Courgette One Ball

Courgette One Ball is an exciting variety of squash which I grew for the first time in 2020. As the covid lockdown continued to bite I spent more time than ever planting seeds and trying new varieties of vegetables. I have to say that I consider Courgette One Ball one of my finest discoveries, and one that I plan to make part of my regular annual growing list. 

Courgette One Ball Fruits

As the name suggests, Courgette One Ball fruits are an interesting and unusual circular shape. Measuring a few inches across (typically 3” or so) they’re also a very manageable size, ideal for those readers who either live by themselves or find the marrow-sized courgettes of many plants a little intimidating to deal with. 

Courgette One Ball fruits are also a pretty yellow colour, making them really quite attractive. Indeed, while I grew some Courgette One Ball in my vegetable plot, I also experimented with adding a few plants to my summer borders. The attractive foliage combined with the yellow, round fruits actually made quite an appealing display.

I guess just as crucial as how Courgette One Ball fruits *look* is also how they taste. Here I was not disappointed. While I don’t *love* courgette, I have to admit that Courgette One Ball is probably the tastiest variety I’ve grown in all my years of vegetable gardening. 

They are particularly good gently roasted in the oven, drizzled with a little olive oil to stop them burning. Trust me – prepare your tastebuds for quite an experience! 

Growing Courgette One Ball From Seed

Courgette One Ball is very simple to grow from seed. No fancy techniques or equipment are required. 
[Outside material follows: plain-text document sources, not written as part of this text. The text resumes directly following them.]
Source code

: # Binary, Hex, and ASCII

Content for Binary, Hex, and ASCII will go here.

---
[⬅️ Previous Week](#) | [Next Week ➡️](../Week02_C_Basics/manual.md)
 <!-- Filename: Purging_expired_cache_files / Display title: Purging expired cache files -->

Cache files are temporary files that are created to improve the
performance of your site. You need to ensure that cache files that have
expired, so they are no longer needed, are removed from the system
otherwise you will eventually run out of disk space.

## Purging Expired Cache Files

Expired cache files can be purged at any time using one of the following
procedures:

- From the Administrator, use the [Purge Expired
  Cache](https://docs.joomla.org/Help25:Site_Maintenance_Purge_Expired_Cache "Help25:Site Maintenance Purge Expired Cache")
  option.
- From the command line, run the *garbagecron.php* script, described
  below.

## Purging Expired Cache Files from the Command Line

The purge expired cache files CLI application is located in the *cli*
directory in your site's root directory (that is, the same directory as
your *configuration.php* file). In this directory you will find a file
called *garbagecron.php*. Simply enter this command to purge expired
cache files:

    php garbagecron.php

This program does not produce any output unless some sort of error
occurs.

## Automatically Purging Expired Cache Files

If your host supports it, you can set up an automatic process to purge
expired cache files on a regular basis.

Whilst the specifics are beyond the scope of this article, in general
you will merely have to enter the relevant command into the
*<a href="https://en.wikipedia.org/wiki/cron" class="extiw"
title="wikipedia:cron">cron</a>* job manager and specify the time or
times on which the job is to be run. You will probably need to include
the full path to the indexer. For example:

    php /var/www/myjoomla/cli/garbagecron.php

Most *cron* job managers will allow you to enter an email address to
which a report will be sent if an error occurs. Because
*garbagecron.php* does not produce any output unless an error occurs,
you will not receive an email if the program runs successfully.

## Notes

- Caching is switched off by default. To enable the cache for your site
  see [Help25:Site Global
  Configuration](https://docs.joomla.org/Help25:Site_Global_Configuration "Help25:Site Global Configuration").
Courgette One Ball can be planted straight into your vegetable beds once the chances of frost have passed, however I would recommend starting your seeds under glass earlier in the season. March and April are ideal months to plant your Courgette One Ball seeds.

Simply pop the seeds into individual flower pots, cover with a centimetre or two of compost, water well, and keep them somewhere warm. If you’re lucky enough to have a greenhouse, even if unheated, they are the perfect place to start your Courgette One Ball seeds. Alternatively they can be left on a sunny windowsill.

Courgette One Ball seeds germinate pretty quickly in my experience, and the resultant seedlings grow on well. When you see that first green leaf making its appearance then be sure to give your Courgette One Ball plants as much sun as possible. This will maximize growth while simultaneously minimising the chances of them getting too leggy. 

Pot up as necessary and grow on until the plants are vigorous and healthy, and the last of the frosts have passed. This is likely to be May for many of us in temperate regions. 

Planting Out Courgette One Ball

Courgette One Ball appreciates a sunny position if it is to thrive. That said, it does not seem to require sunshine all day long, so can still produce a healthy crop of fruit in less-ideal conditions.

In my first year of growing Courgette One Ball I planted it in an east-facing border. This border got bright sunlight from very early in the morning, but the plants were then in shade from mid-afternoon onwards. The plants still seemed to do fine in these conditions. 

As with other courgette varieties, Courgette One Ball fruits may rot if left in contact with the ground, especially in damp weather. Try to remove any such fruits nice and early, encouraging your plant to produce further fruit in more suitable positions.

In terms of growth, Courgette One Ball is reasonably undemanding. Simply provide sufficient feed (such as adding compost to the hole when planting out) and water generously throughout the season. Other than that you can largely ignore your Courgette One Ball plants, simply picking off courgettes at will all summer long. 

When to Harvest Courgette One Ball

Larger Courgette One Ball fruits can lose their appeal. In my experience they can become tough and slightly bitter. The smaller, younger fruits are definitely much more enjoyable to eat. A decent harvest size is around 3-4” in diameter. 

It is better to pick frequently, routinely harvesting small fruits rather than waiting for them to attain full size in my opinion. 

Harvest just as you would with other courgette plants. Either a sharp knife or a pair of secateurs are the easiest tools for removing the fruits from the plant. Be careful of the stems, which can have sharp spines on them. You may wish to wear gardening gloves when grasping the stems to prevent minor cuts and abrasions. 

Pests & Problems

So far I have found that Courgette One Ball suffers very little in the way of pests and diseases. Like other courgette varieties the leaves can be hit with mold in particularly damp weather. Planting your Courgette One Ball in an open vegetable bed, where lots of air circulation is possible, will help to minimize this. 

The Courgette One Ball plants I popped into my summer beds seemed at far greater risk of developing problems, likely as these beds were more densely-planted, and hence remained damper through the summer.

As mentioned, fruits that touch the ground may rot, especially in damper weather, so these are best removed early on. 

Other than that, I have experienced no major issues with Courgette One Ball. Indeed, apart from an occasional water this is an ideal crop, even for the less experienced gardener, as it will largely take care of itself. Indeed, you’ll probably spend more time harvesting juicy yellow courgettes than you will actually looking after the plants. What could be better?